> **Assignment a**
In the excerpt comparing Waterfall and Agile, what is described as a poor indicator of project or feature health?

Having silo-ed teams to work on each phase of development is an exact sign of waterfall methodology applied to product development - here each feature (or set of clubbed features) is bound as a project and executed as per the specific waterfall SDLC phases in use.

A close look at the AGILE inspired frameworks and methodologies, easily provides us the fundamental difference in approach - which (as stated) is the source of conflict. While an honest implementation of Waterfall methodology is never strictly uni-directional, it still has clearly defined phases. At any given point of time development effort is identified as being in a specific phase, until an agreed upon date (per execution plan). This also leads to an obsession of tracking dates (and other KPIs) and to declare project at risk only if it slips on specific milestone (and KPI based measures). The catch is, time slippage is a poor indicator of project / feature health. It also appears with such latency that there is precious little recourse available for corrective action.

In an iterative, incremental methodology the approach is to provide consistently updated, publicly shared "information radiators" that serve as immediate feedback for immediate corrective actions without larger impact. This also consistently bubbles up missed or underestimated risks during initial ceremonies like design, Spikes, estimations. (Coming soon - Agile information radiators vs waterfall progress indicators).

Clearly (as I too can attest), any Project Manager following a sequential model of development (specifically - Waterfall) is lead to judgement errors based on his traditional monitoring of signals. They either fail to act in time believing the signal to be of no consequence this early; or veer to the other extreme of having an alarmist reaction - followed by over correction. The whole scenarios plays out repeatedly with variations.

On repeated such occurrence, the resulting mutual exasperation of the PM and development teams results in the PM only asking for end dates. The PM unfortunately could relegate himself to only being an observer of the project execution (continuing to rely on the same unreliable progress indicators). The development team treats other important project activities as being outside of their purview (creating a defacto silo and loses out feedback from the larger impact of their deliverable on the product. (Coming soon - Real life scenarios of detrimental effect on job satisfaction due to lack of visibility on value add of testing work)

> **Collected data**
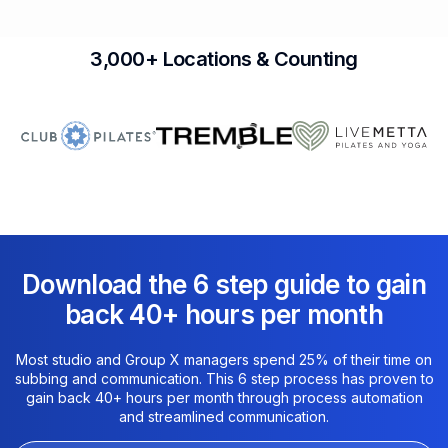
3,000+ Locations & Counting
Download the 6 step guide to gain
back 40+ hours per month​
Most studio and Group X managers spend 25% of their time on
subbing and communication. This 6 step process has proven to
gain back 40+ hours per month through process automation
and streamlined communication.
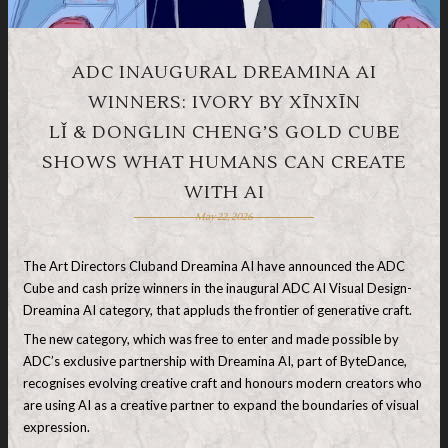
ADC INAUGURAL DREAMINA AI
WINNERS: IVORY BY XĪNXĪN
LǏ & DONGLIN CHENG’S GOLD CUBE
SHOWS WHAT HUMANS CAN CREATE
WITH AI
May 22, 2026
The Art Directors Cluband Dreamina AI have announced the ADC
Cube and cash prize winners in the inaugural ADC AI Visual Design-
Dreamina AI category, that appluds the frontier of generative craft.
The new category, which was free to enter and made possible by
ADC’s exclusive partnership with Dreamina AI, part of ByteDance,
recognises evolving creative craft and honours modern creators who
are using AI as a creative partner to expand the boundaries of visual
expression.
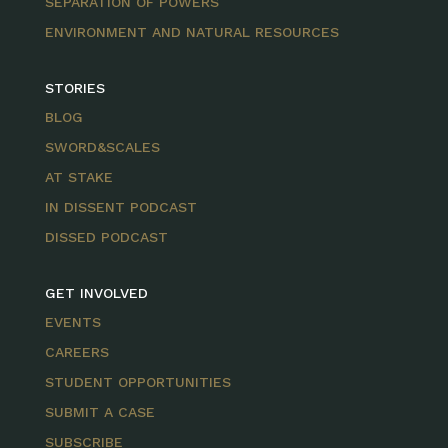
SEPARATION OF POWERS
ENVIRONMENT AND NATURAL RESOURCES
STORIES
BLOG
SWORD&SCALES
AT STAKE
IN DISSENT PODCAST
DISSED PODCAST
GET INVOLVED
EVENTS
CAREERS
STUDENT OPPORTUNITIES
SUBMIT A CASE
SUBSCRIBE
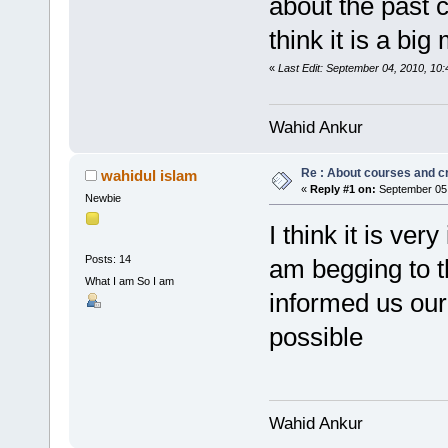
about the past 
think it is a bi
«
Last Edit: September 04, 2010, 10:
Wahid Ankur
Re : About courses and c
wahidul islam
«
Reply #1 on:
September 05,
Newbie
I think it is ve
Posts: 14
am begging to t
What I am So I am
informed us our
possible
Wahid Ankur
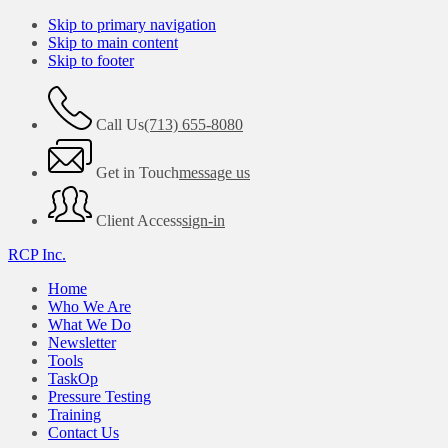
Skip to primary navigation
Skip to main content
Skip to footer
Call Us
(713) 655-8080
Get in Touch
message us
Client Access
sign-in
RCP Inc.
Home
Who We Are
What We Do
Newsletter
Tools
TaskOp
Pressure Testing
Training
Contact Us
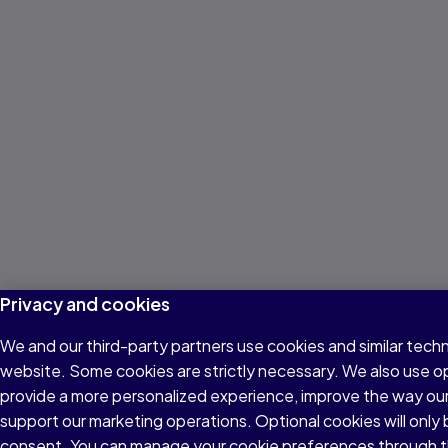
Privacy and cookies
We and our third-party partners use cookies and similar techn
website. Some cookies are strictly necessary. We also use o
provide a more personalized experience, improve the way ou
support our marketing operations. Optional cookies will only 
consent. You can manage your cookie preferences through t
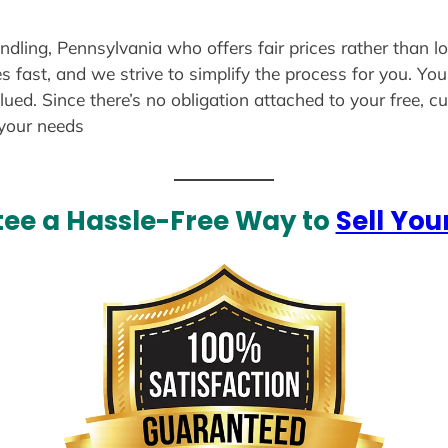
andling, Pennsylvania who offers fair prices rather than l
s fast, and we strive to simplify the process for you. Yo
lued. Since there’s no obligation attached to your free, 
 your needs
ee a Hassle-Free Way to
Sell You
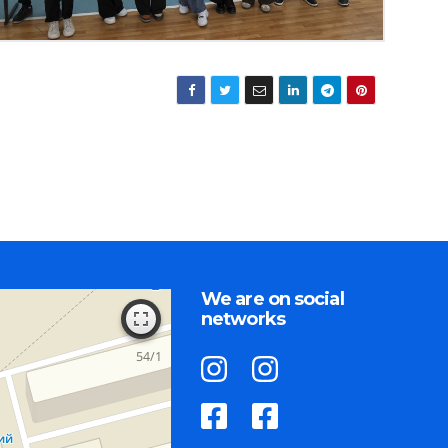
We are on social
networks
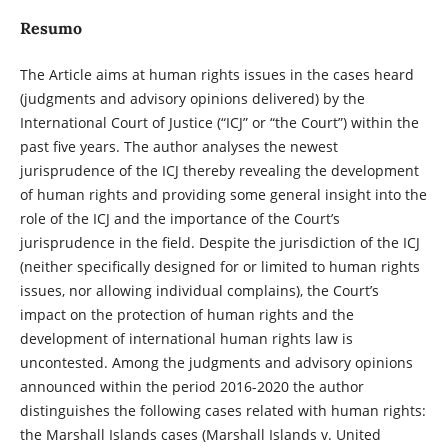
Resumo
The Article aims at human rights issues in the cases heard
(judgments and advisory opinions delivered) by the
International Court of Justice (“ICJ” or “the Court”) within the
past five years. The author analyses the newest
jurisprudence of the ICJ thereby revealing the development
of human rights and providing some general insight into the
role of the ICJ and the importance of the Court’s
jurisprudence in the field. Despite the jurisdiction of the ICJ
(neither specifically designed for or limited to human rights
issues, nor allowing individual complains), the Court’s
impact on the protection of human rights and the
development of international human rights law is
uncontested. Among the judgments and advisory opinions
announced within the period 2016-2020 the author
distinguishes the following cases related with human rights:
the Marshall Islands cases (Marshall Islands v. United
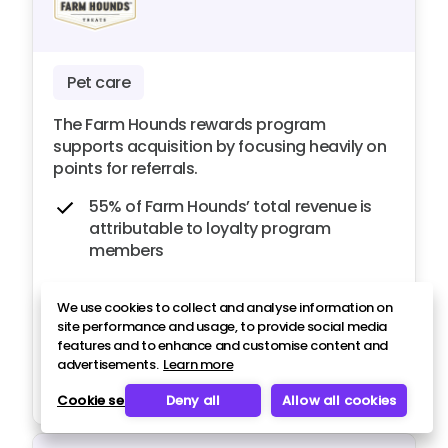
Pet care
The Farm Hounds rewards program
supports acquisition by focusing heavily on
points for referrals.
55% of Farm Hounds’ total revenue is
attributable to loyalty program
members
Over 850 new customers have been
We use cookies to collect and analyse information on
generated from referrals in 12 months
site performance and usage, to provide social media
features and to enhance and customise content and
advertisements.
Learn more
Read case study
Cookie settings
Deny all
Allow all cookies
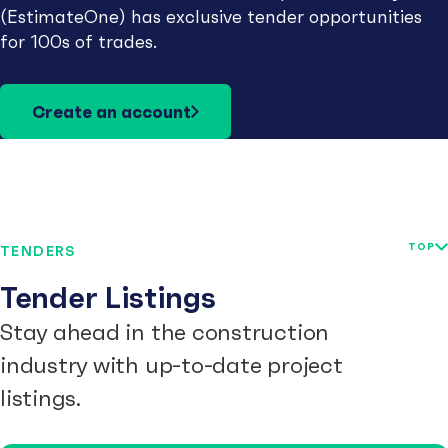
(EstimateOne) has exclusive tender opportunities
for 100s of trades.
Create an account
TOP
TENDERS
Tender Listings
Stay ahead in the construction
industry with up-to-date project
listings.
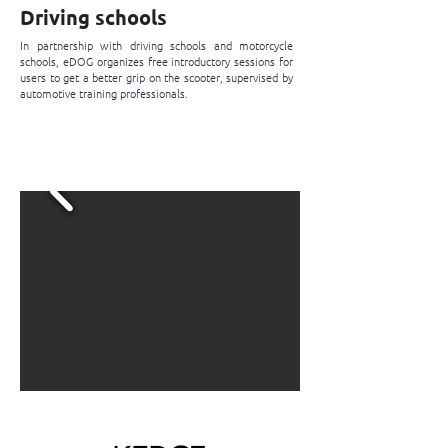
Driving schools
In partnership with driving schools and motorcycle
schools, eDOG organizes free introductory sessions for
users to get a better grip on the scooter, supervised by
automotive training professionals.
I register for the free initiation
session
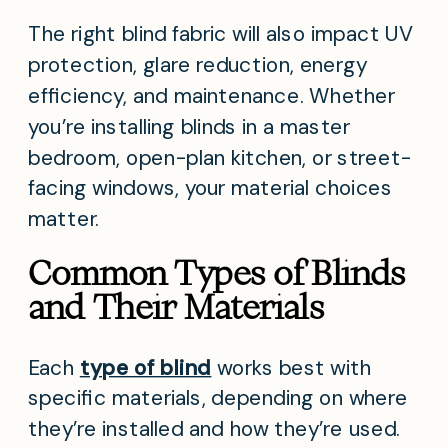
The right blind fabric will also impact UV
protection, glare reduction, energy
efficiency, and maintenance. Whether
you’re installing blinds in a master
bedroom, open-plan kitchen, or street-
facing windows, your material choices
matter.
Common Types of Blinds
and Their Materials
Each
type of blind
works best with
specific materials, depending on where
they’re installed and how they’re used.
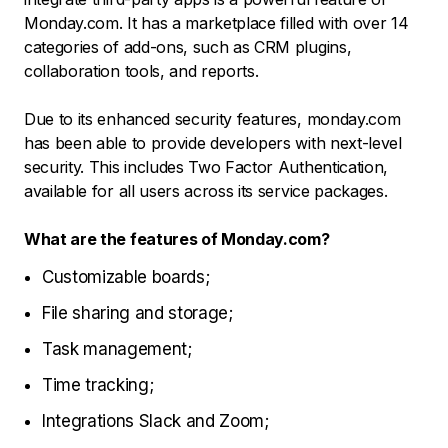
Monday.com. It has a marketplace filled with over 14
categories of add-ons, such as CRM plugins,
collaboration tools, and reports.
Due to its enhanced security features, monday.com
has been able to provide developers with next-level
security. This includes Two Factor Authentication,
available for all users across its service packages.
What are the features of Monday.com?
Customizable boards;
File sharing and storage;
Task management;
Time tracking;
Integrations Slack and Zoom;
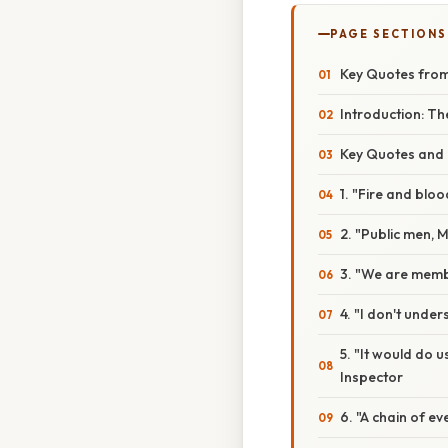
PAGE SECTIONS
Key Quotes from 
Introduction: Th
Key Quotes and T
1. "Fire and blo
2. "Public men, M
3. "We are memb
4. "I don't underst
5. "It would do u
Inspector
6. "A chain of e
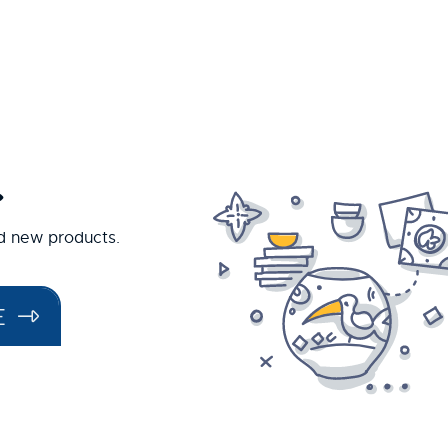
.
nd new products.
E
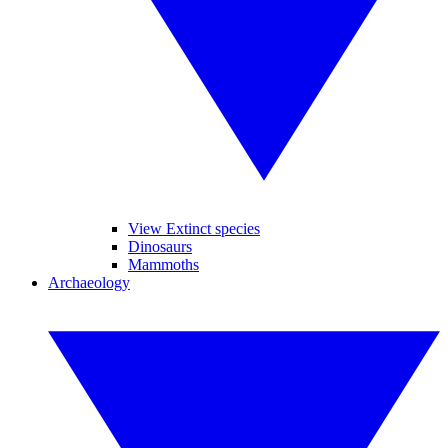
View Extinct species
Dinosaurs
Mammoths
Archaeology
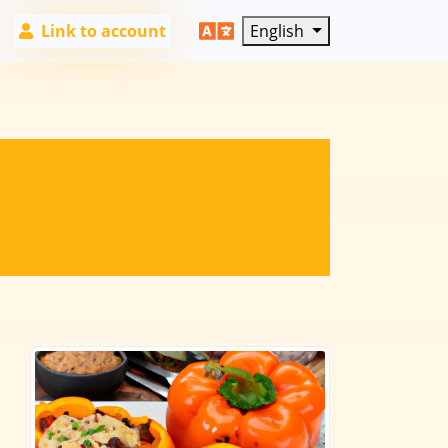
Link to account
English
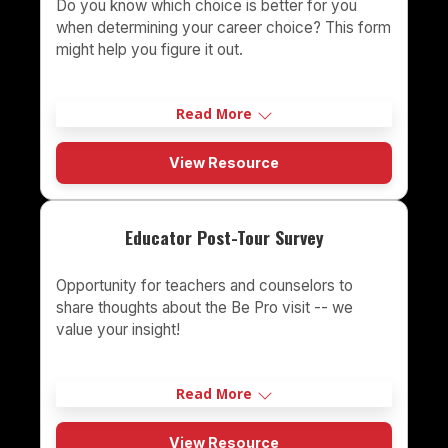
Do you know which choice is better for you
when determining your career choice? This form
might help you figure it out.
Read More
View Resource
Educator Post-Tour Survey
Opportunity for teachers and counselors to
share thoughts about the Be Pro visit -- we
value your insight!
Read More
View Resource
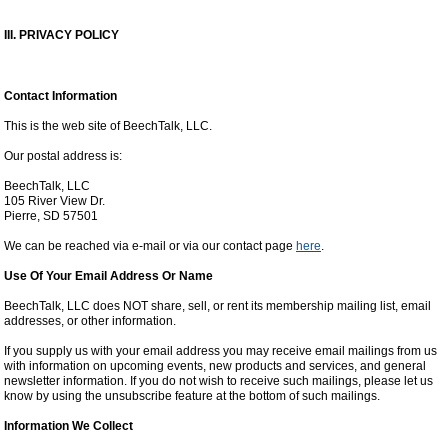
III. PRIVACY POLICY
Contact Information
This is the web site of BeechTalk, LLC.
Our postal address is:
BeechTalk, LLC
105 River View Dr.
Pierre, SD 57501
We can be reached via e-mail or via our contact page
here
.
Use Of Your Email Address Or Name
BeechTalk, LLC does NOT share, sell, or rent its membership mailing list, email
addresses, or other information.
If you supply us with your email address you may receive email mailings from us
with information on upcoming events, new products and services, and general
newsletter information. If you do not wish to receive such mailings, please let us
know by using the unsubscribe feature at the bottom of such mailings.
Information We Collect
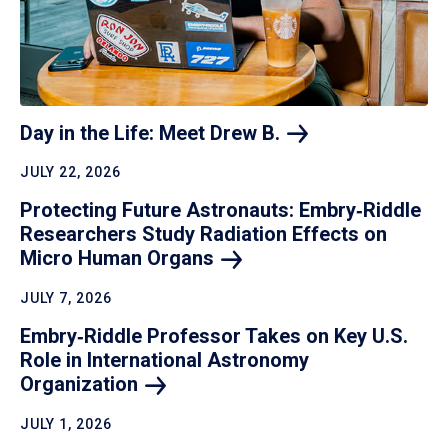
Day in the Life: Meet Drew
B.
JULY 22, 2026
Protecting Future Astronauts: Embry‑Riddle
Researchers Study Radiation Effects on
Micro Human
Organs
JULY 7, 2026
Embry‑Riddle Professor Takes on Key U.S.
Role in International Astronomy
Organization
JULY 1, 2026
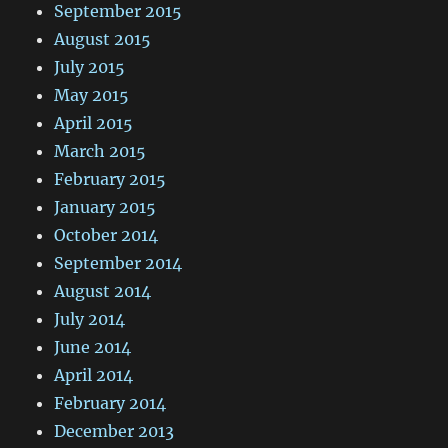
September 2015
August 2015
July 2015
May 2015
April 2015
March 2015
February 2015
January 2015
October 2014
September 2014
August 2014
July 2014
June 2014
April 2014
February 2014
December 2013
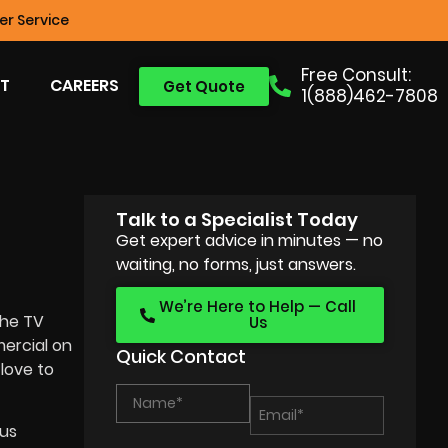
r Service
Free Consult:
T
CAREERS
Get Quote
1(888)462-7808
Talk to a Specialist Today
Get expert advice in minutes — no
waiting, no forms, just answers.
We’re Here to Help — Call
the TV
Us
mercial on
Quick Contact
 love to
ous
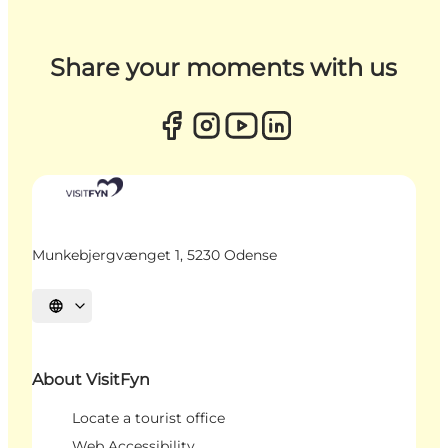
Share your moments with us
Munkebjergvænget 1, 5230 Odense
Select language
About VisitFyn
Locate a tourist office
Web Accessibility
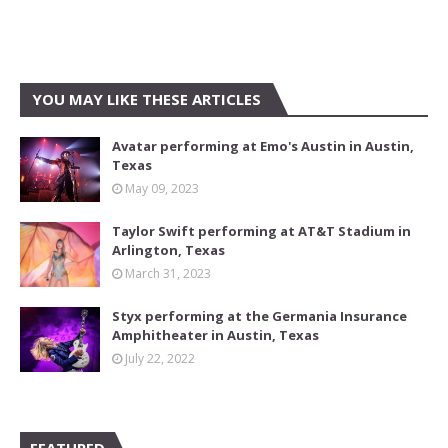
YOU MAY LIKE THESE ARTICLES
Avatar performing at Emo's Austin in Austin,
Texas
May 09, 2023
Taylor Swift performing at AT&T Stadium in
Arlington, Texas
March 31, 2023
Styx performing at the Germania Insurance
Amphitheater in Austin, Texas
July 22, 2022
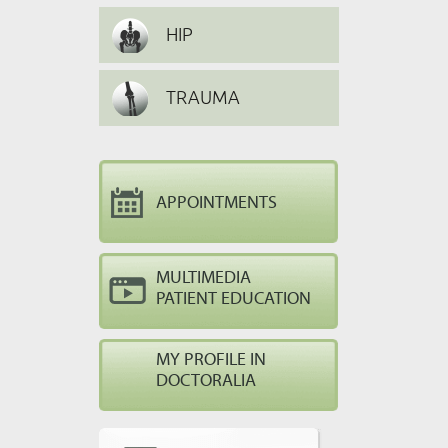
HIP
TRAUMA
APPOINTMENTS
MULTIMEDIA
PATIENT EDUCATION
MY PROFILE IN
DOCTORALIA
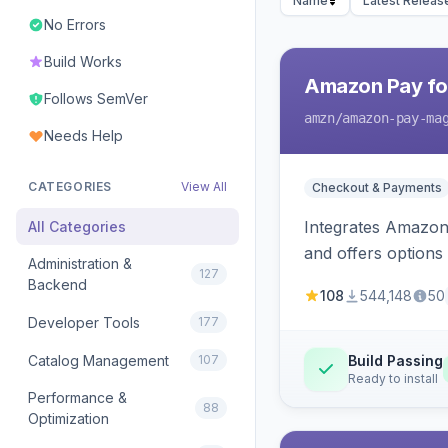
Name
Latest Releas
No Errors
Build Works
Amazon Pay fo
Follows SemVer
amzn
/amazon-pay-ma
Needs Help
CATEGORIES
View All
Checkout & Payments
Integrates Amazon 
All Categories
and offers options
Administration &
127
Backend
108
544,148
50
Developer Tools
177
Catalog Management
107
Build Passing
Ready to install
Performance &
88
Optimization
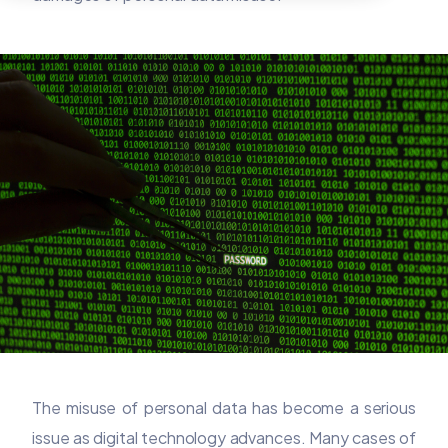
The misuse of personal data has become a serious
issue as digital technology advances. Many cases of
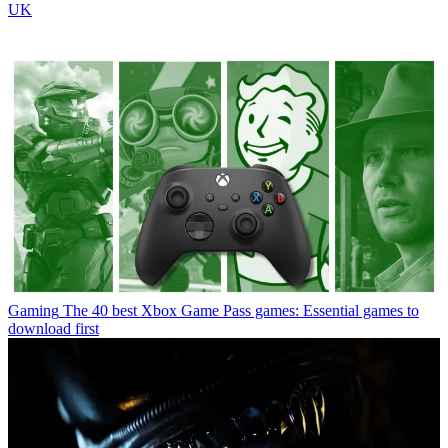
UK
Gaming
The 40 best Xbox Game Pass games: Essential games to
download first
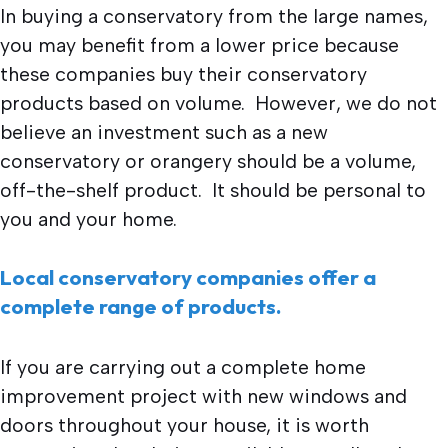
In buying a conservatory from the large names,
you may benefit from a lower price because
these companies buy their conservatory
products based on volume. However, we do not
believe an investment such as a new
conservatory or orangery should be a volume,
off-the-shelf product. It should be personal to
you and your home.
Local conservatory companies offer a
complete range of products.
If you are carrying out a complete home
improvement project with new windows and
doors throughout your house, it is worth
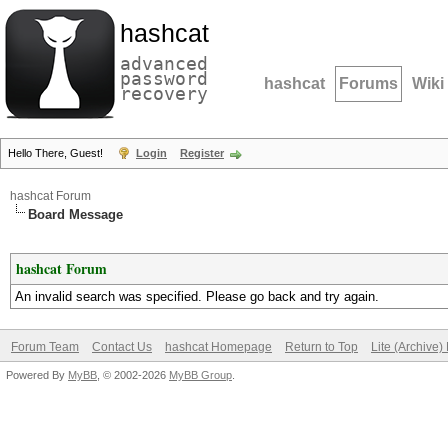
hashcat
advanced
password
hashcat
Forums
Wiki
recovery
Hello There, Guest!
Login
Register
hashcat Forum
Board Message
hashcat Forum
An invalid search was specified. Please go back and try again.
Forum Team
Contact Us
hashcat Homepage
Return to Top
Lite (Archive
Powered By
MyBB
, © 2002-2026
MyBB Group
.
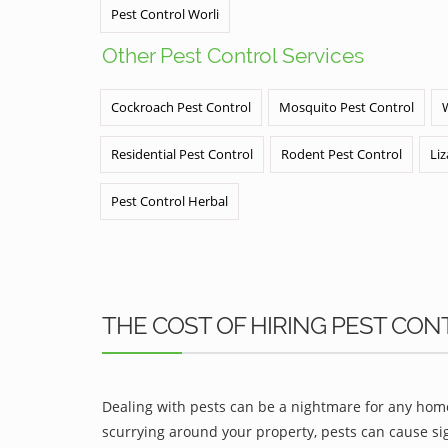
Pest Control Worli
Other Pest Control Services
Cockroach Pest Control
Mosquito Pest Control
Residential Pest Control
Rodent Pest Control
Liz
Pest Control Herbal
THE COST OF HIRING PEST CON
Dealing with pests can be a nightmare for any home
scurrying around your property, pests can cause sig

> **Assignment b**
Pull out each line of the records that contains the word "provide".

> **Task result a**
Time slippage.

> **Task result b**
provide a more personalized experience, improve the way ou
site performance and usage, to provide social media
has been able to provide developers with next-level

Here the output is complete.